El padre y su empleadora responden por alimentos

La Alzada desestimó el recurso presentado por la Empresa Provincial de Energía de Santa Fe y recordó que el accionado se endeudó porque la firma omitió acatar lo que le ordenó la Justicia y cometió un error al liquidar las horas extras que cumplimentó su dependiente.

En el marco de una demanda por alimentos atrasados, el Tribunal Colegiado de Familia de Rosario responsabilizó concurrentemente al padre y a su empleadora para que abonaran la prestación debida, al establecer que ambos estaban obligados ante los menores.

La Empresa Provincial de Energía (EPE) de Santa Fe quedó involucrada en la causa porque cometió un error al no liquidar las horas extras que realizó el accionado.

A su turno, los abogados de la firma cuestionaron el fallo del a quo y lo definieron como antijurídico, alegando que la EPE nunca es parte en ningún juicio de alimentos.

En ese sentido, objetaron que el juez aplicara “un derecho proyectado”, que solidarizaba al empleador con lo referido al cumplimiento de la mesada, y adujeron que el único pagador era el progenitor, solicitando que se dejara sin efecto la condena a la EPE como solidariamente obligada.

Por su parte, el representante de la madre de los tres niños afirmó que el condenado al pago de alimentos fue el padre accionado y que la EPE no resultó involucrada en ese decisorio, tal como afirmaron los recurrentes.
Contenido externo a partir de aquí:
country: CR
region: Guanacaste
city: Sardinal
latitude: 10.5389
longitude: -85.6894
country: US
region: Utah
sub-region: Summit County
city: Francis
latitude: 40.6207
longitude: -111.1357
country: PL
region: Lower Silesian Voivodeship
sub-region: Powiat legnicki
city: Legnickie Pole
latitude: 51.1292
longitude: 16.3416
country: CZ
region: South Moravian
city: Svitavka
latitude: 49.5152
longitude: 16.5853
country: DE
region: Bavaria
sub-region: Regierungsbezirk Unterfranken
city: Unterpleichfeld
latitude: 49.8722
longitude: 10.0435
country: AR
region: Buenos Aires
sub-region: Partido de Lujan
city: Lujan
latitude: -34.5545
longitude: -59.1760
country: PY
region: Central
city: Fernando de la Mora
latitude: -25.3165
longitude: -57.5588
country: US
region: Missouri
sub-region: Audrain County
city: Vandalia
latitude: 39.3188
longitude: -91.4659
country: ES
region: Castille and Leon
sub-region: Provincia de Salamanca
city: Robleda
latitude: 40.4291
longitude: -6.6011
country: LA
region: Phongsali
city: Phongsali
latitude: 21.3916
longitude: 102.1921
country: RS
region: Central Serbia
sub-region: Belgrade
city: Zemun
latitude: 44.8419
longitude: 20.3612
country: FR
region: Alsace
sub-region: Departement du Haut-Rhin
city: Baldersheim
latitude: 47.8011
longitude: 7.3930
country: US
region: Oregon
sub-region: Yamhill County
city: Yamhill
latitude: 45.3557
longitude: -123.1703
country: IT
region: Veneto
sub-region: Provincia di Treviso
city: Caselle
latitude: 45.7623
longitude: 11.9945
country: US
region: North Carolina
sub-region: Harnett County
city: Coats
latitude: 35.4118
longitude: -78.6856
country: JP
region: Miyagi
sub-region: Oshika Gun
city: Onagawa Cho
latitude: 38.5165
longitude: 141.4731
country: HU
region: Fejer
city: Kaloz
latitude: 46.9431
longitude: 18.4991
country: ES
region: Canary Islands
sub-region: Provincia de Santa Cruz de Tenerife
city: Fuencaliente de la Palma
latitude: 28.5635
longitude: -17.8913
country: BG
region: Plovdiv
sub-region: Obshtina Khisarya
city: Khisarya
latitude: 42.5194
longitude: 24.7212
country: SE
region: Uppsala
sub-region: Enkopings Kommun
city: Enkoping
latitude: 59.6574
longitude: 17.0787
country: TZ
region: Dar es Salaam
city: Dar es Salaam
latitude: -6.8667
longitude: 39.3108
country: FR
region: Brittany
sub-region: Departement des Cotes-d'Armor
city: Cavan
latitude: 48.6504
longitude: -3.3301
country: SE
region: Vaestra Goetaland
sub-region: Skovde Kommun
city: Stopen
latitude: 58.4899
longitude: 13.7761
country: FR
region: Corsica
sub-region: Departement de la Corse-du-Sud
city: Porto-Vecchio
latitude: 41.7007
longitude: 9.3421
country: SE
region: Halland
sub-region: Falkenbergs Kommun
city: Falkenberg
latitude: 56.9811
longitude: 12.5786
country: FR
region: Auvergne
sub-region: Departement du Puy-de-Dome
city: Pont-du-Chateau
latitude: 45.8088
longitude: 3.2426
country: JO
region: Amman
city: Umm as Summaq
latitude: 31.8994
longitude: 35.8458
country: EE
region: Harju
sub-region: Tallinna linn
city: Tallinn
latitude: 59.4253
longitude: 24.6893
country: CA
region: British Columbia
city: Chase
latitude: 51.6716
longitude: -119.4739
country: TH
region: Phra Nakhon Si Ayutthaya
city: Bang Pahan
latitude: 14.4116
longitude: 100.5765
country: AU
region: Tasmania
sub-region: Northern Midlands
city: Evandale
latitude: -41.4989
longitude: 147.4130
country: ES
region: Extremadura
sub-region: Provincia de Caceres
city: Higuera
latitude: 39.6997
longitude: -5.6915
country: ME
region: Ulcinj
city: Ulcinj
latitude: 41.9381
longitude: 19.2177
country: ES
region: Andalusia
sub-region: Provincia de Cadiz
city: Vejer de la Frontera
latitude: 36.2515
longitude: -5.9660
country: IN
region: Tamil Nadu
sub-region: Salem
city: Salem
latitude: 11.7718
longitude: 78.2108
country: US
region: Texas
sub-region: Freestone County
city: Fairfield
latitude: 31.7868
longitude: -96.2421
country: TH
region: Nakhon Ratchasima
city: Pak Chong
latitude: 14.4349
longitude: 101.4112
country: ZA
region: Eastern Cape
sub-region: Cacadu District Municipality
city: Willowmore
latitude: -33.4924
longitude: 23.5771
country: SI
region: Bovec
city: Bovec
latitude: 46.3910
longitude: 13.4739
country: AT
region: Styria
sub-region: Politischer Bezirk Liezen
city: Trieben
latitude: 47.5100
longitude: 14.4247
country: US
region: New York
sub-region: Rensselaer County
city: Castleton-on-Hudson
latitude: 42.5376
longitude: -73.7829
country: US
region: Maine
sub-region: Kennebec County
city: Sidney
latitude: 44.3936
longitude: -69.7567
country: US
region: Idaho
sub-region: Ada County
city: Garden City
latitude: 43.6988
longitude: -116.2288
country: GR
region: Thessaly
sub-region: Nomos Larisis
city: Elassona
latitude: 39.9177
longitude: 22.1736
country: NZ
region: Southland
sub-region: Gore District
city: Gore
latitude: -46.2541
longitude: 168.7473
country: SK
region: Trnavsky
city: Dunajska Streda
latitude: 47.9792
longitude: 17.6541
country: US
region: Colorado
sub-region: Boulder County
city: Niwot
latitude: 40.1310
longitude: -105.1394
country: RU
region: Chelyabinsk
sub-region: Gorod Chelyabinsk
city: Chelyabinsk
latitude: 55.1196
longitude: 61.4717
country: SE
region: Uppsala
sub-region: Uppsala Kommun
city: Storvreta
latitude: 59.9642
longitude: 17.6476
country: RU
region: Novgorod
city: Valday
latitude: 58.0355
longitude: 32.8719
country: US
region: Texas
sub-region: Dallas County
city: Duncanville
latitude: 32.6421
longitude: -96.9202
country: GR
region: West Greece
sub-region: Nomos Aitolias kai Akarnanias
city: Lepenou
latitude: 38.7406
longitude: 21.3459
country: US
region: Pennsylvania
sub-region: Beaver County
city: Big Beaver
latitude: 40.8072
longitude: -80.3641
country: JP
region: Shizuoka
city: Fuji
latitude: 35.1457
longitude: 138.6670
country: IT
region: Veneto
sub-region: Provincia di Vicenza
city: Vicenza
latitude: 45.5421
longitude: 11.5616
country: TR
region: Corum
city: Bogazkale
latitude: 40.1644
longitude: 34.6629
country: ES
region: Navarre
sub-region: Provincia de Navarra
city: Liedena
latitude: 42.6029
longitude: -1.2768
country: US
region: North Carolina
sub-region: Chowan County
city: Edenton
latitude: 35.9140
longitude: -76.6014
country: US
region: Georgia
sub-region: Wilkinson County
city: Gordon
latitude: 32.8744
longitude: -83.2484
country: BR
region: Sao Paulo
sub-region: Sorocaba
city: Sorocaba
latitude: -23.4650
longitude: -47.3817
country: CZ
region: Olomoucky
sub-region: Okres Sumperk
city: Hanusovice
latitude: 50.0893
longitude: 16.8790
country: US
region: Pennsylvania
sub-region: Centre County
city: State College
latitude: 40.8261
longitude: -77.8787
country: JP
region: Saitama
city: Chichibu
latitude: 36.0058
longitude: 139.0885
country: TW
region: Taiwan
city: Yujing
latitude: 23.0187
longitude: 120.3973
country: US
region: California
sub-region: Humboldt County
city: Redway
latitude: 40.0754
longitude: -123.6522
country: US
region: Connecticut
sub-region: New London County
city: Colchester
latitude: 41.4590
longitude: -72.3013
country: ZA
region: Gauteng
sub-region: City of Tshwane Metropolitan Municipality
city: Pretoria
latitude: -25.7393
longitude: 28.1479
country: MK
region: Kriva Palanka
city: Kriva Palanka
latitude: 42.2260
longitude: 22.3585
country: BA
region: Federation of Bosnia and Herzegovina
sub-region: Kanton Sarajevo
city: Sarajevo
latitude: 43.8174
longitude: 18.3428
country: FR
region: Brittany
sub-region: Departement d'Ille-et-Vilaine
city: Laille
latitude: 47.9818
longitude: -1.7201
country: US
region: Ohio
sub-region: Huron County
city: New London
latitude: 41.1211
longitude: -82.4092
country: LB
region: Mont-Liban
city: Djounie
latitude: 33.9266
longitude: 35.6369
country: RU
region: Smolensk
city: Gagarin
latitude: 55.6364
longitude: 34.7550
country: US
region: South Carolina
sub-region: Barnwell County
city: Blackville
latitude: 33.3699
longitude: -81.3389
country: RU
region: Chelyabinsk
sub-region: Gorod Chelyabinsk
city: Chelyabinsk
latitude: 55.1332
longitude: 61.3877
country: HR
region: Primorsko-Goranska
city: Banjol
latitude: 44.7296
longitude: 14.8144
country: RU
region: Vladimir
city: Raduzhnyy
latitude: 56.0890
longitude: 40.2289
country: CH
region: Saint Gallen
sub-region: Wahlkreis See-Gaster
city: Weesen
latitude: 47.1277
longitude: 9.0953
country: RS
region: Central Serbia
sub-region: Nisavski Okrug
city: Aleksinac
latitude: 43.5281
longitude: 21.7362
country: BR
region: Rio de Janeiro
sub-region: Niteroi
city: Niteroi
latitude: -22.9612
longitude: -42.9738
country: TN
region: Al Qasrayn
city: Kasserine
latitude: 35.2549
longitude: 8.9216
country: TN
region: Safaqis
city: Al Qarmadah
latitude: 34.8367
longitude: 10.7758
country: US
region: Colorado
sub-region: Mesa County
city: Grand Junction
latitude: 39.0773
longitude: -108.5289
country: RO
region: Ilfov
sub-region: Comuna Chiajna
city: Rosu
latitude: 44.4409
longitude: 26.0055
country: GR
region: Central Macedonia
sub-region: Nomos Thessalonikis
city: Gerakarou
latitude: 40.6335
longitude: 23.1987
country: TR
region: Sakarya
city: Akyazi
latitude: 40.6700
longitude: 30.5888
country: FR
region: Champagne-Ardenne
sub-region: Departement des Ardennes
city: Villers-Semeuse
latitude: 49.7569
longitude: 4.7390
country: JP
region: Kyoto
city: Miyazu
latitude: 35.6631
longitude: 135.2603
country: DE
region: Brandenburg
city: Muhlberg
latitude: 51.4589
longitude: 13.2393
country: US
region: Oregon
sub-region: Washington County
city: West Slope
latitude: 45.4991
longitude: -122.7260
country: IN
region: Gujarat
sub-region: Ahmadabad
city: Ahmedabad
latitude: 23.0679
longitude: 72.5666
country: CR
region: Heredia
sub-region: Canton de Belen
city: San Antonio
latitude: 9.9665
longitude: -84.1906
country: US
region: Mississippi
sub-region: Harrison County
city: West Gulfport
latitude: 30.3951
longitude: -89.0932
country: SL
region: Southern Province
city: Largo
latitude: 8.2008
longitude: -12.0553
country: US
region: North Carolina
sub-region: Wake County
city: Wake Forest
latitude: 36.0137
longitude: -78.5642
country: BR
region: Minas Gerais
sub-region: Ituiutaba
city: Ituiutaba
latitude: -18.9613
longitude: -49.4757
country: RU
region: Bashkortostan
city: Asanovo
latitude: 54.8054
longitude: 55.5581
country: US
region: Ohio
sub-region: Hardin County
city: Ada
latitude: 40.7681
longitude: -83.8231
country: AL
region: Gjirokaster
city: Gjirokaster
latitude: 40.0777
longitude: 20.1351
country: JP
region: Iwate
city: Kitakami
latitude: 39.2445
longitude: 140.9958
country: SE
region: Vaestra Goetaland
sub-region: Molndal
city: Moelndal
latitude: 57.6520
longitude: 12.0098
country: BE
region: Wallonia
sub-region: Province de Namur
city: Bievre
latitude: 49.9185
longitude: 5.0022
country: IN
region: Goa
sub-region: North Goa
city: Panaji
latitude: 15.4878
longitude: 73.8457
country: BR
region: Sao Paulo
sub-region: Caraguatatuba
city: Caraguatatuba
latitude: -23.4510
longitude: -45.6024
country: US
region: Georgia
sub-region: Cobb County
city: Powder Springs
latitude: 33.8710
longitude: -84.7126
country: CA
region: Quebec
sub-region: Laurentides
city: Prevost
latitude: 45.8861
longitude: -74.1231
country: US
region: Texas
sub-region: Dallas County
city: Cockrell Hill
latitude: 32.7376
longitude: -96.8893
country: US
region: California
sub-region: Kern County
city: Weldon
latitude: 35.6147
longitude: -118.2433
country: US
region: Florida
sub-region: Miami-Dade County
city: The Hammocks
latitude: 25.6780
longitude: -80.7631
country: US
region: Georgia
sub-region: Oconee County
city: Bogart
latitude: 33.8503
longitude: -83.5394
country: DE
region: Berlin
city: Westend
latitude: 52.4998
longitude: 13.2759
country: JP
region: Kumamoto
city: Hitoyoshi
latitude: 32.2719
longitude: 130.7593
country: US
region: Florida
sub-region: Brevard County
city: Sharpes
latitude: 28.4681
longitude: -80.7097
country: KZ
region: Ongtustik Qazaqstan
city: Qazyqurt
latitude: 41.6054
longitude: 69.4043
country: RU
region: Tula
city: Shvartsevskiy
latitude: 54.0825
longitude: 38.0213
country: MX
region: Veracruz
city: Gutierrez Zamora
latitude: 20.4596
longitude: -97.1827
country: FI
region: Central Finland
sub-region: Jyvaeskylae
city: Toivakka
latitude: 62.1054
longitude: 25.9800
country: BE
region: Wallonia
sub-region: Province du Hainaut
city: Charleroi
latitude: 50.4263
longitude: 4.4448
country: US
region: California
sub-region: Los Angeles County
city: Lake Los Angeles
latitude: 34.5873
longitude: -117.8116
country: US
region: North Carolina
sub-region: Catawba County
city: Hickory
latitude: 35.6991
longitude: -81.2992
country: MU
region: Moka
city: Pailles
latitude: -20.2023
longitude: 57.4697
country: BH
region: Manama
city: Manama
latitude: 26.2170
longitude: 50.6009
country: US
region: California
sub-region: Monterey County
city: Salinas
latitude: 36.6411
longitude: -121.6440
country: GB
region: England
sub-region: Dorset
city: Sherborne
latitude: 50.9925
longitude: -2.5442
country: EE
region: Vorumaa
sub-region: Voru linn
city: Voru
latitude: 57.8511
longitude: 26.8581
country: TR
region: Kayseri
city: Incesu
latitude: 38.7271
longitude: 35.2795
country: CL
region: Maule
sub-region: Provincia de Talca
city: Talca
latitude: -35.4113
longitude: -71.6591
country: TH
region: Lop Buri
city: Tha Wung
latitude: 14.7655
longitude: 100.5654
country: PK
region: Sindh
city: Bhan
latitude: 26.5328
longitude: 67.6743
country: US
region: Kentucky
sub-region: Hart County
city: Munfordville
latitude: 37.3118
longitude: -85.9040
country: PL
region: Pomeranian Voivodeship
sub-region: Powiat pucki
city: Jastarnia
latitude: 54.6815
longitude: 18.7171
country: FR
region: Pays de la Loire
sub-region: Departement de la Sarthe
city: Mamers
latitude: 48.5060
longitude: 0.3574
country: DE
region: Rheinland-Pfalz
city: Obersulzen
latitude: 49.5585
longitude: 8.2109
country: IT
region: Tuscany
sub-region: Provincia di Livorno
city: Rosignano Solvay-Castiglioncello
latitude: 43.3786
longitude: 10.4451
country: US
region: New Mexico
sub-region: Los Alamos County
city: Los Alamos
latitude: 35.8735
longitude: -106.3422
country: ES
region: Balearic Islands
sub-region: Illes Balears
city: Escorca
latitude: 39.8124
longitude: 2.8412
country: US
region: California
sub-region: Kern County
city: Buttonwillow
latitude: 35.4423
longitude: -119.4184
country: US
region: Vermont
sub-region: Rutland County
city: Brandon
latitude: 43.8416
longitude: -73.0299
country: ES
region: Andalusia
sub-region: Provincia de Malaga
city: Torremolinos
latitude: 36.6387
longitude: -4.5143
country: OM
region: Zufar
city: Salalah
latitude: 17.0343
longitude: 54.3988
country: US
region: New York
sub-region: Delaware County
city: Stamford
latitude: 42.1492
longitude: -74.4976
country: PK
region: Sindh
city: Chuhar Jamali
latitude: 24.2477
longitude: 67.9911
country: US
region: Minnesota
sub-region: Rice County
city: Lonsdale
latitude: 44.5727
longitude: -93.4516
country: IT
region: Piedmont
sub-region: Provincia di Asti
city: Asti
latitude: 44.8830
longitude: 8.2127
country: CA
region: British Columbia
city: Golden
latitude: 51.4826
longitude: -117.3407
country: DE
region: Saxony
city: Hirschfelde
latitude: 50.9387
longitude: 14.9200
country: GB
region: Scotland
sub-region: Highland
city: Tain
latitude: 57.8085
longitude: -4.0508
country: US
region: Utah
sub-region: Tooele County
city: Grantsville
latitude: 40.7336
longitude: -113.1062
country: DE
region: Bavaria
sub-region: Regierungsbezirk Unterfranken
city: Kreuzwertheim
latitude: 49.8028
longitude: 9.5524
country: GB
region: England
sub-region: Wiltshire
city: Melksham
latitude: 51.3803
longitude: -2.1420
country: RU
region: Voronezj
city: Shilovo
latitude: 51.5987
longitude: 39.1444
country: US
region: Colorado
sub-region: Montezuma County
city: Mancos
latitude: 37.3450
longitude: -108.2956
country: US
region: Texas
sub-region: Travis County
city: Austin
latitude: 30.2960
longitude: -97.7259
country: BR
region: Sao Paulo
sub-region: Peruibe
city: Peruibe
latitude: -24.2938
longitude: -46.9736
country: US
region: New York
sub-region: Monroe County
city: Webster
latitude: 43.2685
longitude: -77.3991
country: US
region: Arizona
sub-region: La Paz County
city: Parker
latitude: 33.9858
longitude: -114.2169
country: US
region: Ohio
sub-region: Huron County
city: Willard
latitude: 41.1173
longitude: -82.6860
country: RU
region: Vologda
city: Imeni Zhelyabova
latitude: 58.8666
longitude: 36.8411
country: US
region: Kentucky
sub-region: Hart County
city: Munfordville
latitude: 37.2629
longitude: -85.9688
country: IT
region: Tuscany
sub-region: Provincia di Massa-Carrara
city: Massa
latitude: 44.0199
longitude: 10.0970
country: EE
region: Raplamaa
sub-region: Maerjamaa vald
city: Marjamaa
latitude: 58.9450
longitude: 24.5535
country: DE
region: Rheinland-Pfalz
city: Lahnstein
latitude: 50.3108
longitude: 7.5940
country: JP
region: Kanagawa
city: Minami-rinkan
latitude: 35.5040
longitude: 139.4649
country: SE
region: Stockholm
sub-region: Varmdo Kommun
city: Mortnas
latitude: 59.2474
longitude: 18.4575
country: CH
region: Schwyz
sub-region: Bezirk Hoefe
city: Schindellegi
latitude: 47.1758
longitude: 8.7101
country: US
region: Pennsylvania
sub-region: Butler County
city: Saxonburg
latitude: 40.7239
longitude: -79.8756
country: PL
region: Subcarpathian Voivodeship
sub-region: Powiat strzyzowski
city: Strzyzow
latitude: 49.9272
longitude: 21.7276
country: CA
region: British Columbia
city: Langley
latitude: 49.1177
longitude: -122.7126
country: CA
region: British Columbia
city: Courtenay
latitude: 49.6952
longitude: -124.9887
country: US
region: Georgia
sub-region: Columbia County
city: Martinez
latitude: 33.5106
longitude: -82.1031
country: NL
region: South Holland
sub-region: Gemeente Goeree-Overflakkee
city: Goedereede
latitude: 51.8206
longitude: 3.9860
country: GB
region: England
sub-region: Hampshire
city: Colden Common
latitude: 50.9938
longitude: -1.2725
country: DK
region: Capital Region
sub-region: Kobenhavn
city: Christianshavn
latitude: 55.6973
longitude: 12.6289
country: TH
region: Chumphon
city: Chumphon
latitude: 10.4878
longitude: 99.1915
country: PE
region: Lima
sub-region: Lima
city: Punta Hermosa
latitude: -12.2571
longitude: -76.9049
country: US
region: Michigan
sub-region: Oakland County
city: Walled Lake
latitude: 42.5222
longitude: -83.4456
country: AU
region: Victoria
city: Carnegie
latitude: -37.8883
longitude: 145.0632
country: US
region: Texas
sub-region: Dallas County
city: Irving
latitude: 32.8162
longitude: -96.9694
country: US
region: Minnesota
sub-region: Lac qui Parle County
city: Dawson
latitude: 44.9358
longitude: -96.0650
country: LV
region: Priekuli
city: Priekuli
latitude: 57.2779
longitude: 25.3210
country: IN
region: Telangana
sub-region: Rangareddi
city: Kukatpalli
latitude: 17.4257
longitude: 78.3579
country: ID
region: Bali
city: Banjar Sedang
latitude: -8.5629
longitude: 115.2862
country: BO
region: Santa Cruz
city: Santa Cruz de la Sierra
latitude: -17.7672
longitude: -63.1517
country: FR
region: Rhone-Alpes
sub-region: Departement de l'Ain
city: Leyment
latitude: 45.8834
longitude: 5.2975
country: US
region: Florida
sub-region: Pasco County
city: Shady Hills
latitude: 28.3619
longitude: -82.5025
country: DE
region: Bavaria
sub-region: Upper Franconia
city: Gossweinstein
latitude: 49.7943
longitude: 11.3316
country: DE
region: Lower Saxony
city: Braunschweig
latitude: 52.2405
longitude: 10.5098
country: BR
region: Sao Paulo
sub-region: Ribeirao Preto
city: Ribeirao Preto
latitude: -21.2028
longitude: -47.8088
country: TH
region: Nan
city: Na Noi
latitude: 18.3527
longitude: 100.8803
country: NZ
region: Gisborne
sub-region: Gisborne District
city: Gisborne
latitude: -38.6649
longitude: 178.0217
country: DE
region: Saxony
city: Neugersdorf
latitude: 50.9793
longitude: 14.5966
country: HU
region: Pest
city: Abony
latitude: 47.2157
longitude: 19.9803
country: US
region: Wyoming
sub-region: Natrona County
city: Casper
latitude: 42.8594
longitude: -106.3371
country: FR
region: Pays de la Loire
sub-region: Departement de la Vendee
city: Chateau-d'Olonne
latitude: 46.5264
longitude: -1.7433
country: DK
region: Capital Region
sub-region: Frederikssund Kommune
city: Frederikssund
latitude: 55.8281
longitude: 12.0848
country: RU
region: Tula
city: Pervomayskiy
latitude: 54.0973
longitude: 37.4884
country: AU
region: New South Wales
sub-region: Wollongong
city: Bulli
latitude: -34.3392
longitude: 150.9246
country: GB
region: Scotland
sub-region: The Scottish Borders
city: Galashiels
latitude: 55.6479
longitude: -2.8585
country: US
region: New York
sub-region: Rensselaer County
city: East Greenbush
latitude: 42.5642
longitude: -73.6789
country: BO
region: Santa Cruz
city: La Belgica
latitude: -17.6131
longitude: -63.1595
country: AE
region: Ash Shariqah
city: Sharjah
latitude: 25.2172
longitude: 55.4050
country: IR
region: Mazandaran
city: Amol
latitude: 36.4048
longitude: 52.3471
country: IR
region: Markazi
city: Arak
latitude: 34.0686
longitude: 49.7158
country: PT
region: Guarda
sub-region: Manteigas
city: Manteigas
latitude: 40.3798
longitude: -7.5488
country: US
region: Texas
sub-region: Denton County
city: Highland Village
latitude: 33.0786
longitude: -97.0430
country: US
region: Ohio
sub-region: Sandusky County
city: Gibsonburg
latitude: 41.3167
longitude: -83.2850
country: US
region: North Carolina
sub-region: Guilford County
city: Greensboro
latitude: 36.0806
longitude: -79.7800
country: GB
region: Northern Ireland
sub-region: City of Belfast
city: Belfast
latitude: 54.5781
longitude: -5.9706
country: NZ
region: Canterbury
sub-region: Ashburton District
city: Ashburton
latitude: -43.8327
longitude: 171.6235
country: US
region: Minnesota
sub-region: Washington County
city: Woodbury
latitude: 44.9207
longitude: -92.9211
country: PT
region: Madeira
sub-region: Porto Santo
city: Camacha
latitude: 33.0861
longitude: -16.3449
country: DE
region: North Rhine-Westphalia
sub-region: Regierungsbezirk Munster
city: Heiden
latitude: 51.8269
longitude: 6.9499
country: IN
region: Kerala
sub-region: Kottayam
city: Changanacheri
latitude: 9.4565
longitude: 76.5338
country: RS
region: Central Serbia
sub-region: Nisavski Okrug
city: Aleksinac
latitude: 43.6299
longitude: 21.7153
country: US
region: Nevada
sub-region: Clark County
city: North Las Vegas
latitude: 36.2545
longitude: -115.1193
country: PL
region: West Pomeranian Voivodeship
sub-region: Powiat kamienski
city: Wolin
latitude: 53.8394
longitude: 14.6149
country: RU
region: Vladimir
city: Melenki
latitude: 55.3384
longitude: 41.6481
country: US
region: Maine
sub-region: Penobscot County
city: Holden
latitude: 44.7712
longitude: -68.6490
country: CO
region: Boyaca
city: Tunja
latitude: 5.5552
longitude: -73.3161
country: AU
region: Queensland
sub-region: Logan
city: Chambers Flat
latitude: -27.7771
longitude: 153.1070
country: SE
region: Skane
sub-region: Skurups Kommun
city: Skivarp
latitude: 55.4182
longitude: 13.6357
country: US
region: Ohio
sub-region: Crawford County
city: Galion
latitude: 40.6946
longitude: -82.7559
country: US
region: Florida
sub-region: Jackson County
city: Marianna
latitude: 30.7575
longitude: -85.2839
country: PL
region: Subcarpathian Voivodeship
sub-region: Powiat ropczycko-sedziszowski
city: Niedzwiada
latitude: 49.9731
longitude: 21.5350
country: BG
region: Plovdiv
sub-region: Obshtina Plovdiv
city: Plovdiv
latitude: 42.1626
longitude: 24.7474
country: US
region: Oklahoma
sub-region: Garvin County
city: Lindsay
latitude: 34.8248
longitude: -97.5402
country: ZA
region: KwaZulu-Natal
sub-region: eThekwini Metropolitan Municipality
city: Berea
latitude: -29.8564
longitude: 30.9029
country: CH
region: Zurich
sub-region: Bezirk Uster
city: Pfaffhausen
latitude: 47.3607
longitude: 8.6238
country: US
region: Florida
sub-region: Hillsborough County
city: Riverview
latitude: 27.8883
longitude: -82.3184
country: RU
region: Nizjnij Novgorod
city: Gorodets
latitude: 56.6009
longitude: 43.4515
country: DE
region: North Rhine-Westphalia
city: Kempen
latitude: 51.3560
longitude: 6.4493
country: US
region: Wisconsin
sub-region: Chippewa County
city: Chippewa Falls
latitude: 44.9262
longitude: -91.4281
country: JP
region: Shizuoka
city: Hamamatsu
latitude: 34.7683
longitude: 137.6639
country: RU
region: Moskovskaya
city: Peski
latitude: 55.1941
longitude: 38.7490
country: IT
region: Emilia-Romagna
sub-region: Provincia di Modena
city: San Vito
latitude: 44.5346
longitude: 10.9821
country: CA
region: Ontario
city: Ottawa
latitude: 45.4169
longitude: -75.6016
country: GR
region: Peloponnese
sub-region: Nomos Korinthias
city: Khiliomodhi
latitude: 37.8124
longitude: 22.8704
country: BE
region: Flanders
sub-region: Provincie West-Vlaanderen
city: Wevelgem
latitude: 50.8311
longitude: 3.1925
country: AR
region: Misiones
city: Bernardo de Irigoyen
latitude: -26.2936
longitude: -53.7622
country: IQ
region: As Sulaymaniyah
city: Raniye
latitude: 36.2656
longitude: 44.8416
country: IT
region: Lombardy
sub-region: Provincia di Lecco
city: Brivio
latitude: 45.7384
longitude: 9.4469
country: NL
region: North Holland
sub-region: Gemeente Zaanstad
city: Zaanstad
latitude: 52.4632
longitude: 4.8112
En esa inteligencia, advirtió que los patrocinantes de la empresa confundían lo que era ser condenado a abonar alimentos con el papel de agente de retención, precisado que la única obligación de la empleadora era cumplir taxativamente con lo ordenado en la sentencia; es decir, retener 35% de los haberes de su dependiente, una orden que no acató por propia impericia o por desconocimiento de sus abogados, perjudicando a los niños.

También afirmó que sus colegas cometieron un error cuando sostuvieron que no observaron la planilla que la Justicia le envió a su representada porque no era parte en el juicio, ya que en la cédula no sólo se hizo referencia a aquélla sino que se la intimó a cumplir estrictamente lo ordenado, acotando que el fallo en crisis no estaba fundado en un “derecho proyectado” sino en los principios rectores de la protección integral de la niñez.

A su turno, el Tribunal Colegiado confirmó que correspondía emplazar al progenitor y a la empleadora para que, en carácter de obligados concurrentes, cancelaran el total adeudado en concepto de alimentos a los hijos menores del trabajador; ello así, desde que la responsabilidad del demandado se basó en el cumplimiento defectuoso de una orden judicial, que generó como consecuencia la configuración de una deuda a su cargo.

“La cuota alimentaria se compone de dos rubros, uno vinculado a las asignaciones familiares y beneficios sociales y otro arraigado en el salario del alimentante, en tanto se trata de un empleado en relación de dependencia”, recordó, acotando que la argumentación de la quejosa acerca del carácter de bonificación o no de las horas extras implicó una “inaceptable confusión” entre los rubros que integran la obligación alimentaria.

En esa línea, puntualizó que la retención de la empleadora es una modalidad de pago de la pensión alimentaria que en modo alguno exime al obligado de controlar que efectivamente se realice, a los efectos de configurar un pago válido y liberarlo de su deuda.

“La responsabilidad de la empleadora es nítida y manifiesta, en tanto no sólo se trata de un mandato judicial, sino que también se subsume dentro de sus propias obligaciones generales en el marco del contrato de trabajo, el incumplimiento o el cumplimiento defectuoso de la orden judicial conlleva la responsabilidad de quien así lo hace, y la firma obligada a retener no puede desentenderse de su responsabilidad social; más aún, cuando se trata del pago de deudas de alimentos en favor de niños”, enfatizó.